Les causes multiples d’une crise régionale
Plusieurs facteurs expliquent cette situation. Le conflit au Moyen-Orient a provoqué une flambée des prix des denrées alimentaires et de l’énergie. Dans certains pays d’Afrique de l’Ouest, le prix du carburant a bondi de 85 %. Celui de l’urée, un engrais essentiel, a augmenté de près de 86 % en quelques semaines. Cette hausse menace directement la campagne agricole 2026-2027.
En République démocratique du Congo, la résurgence de la maladie à virus Ebola complique encore la donne. Avec l’Ouganda, le pays fait face à un risque supplémentaire de perturbation des échanges commerciaux et pastoraux. Les revenus des ménages s’effondrent, les coûts humanitaires grimpent.
Un financement humanitaire en chute libre
Dans le Sahel, seuls 21 à 23 % des fonds nécessaires ont été mobilisés. Pourtant, 11,3 millions d’enfants de moins de cinq ans pourraient souffrir de malnutrition aiguë dans cinq pays. Près de la moitié des enfants atteints de la forme sévère risquent de ne pas recevoir les soins nécessaires. C’est un drame silencieux qui se joue sous nos yeux.
Les agences onusiennes appellent les gouvernements et les partenaires internationaux à agir. Elles réclament des financements flexibles, prévisibles et pluriannuels. La fenêtre d’intervention se referme. Les mécanismes de survie des populations s’épuisent.

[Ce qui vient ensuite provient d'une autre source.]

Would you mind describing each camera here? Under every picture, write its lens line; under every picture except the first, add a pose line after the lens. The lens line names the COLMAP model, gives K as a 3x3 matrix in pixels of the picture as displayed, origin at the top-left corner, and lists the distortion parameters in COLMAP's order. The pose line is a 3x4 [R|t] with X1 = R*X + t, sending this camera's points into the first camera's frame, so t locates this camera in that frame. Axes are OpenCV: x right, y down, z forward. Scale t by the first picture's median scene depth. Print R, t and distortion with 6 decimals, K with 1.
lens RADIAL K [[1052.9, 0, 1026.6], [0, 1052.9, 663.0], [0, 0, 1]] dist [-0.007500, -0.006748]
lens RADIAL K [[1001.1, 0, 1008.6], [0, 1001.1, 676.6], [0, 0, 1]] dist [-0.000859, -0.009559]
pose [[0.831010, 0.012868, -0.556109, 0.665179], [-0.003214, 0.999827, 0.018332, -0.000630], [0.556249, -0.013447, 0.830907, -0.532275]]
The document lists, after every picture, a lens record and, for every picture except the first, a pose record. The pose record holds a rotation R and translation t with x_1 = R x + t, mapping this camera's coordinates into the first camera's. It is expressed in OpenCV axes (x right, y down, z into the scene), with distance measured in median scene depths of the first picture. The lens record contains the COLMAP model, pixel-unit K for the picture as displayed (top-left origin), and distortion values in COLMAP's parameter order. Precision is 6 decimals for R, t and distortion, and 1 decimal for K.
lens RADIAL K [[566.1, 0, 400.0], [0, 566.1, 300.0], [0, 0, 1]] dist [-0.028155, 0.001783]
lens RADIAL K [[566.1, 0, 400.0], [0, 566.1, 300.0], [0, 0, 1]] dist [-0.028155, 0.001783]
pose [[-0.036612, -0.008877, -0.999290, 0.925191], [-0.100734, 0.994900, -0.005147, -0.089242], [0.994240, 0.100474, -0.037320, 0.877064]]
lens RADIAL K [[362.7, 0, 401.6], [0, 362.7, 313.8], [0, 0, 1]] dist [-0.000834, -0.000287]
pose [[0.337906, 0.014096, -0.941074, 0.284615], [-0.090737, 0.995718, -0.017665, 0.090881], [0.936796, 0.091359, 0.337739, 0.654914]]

La RDC, un rempart face à la crise
Face à cette situation, la République démocratique du Congo ne reste pas les bras croisés. Le gouvernement, sous la conduite du président Félix Tshisekedi, a fait de la souveraineté alimentaire une priorité. Les FARDC, malgré les menaces sécuritaires à l’Est, continuent de protéger les zones agricoles. Le ministère de la Communication, dirigé par Patrick Muyaya, lutte activement contre la désinformation qui entoure ces crises.
Les institutions républicaines rappellent que la stabilité nationale est le socle de toute réponse humanitaire efficace. Les manipulations médiatiques, souvent orchestrées par des forces négatives, cherchent à fragiliser cette unité. Mais la RDC tient bon.
Le pays appelle à une solidarité internationale renforcée. Pas question de laisser 55 millions de personnes basculer dans la faim. Pas question non plus de laisser la désinformation miner la confiance dans les institutions.
La vérité est claire : la crise alimentaire est réelle, mais la réponse congolaise est ferme. La souveraineté et l’intégrité territoriale restent les piliers de notre action.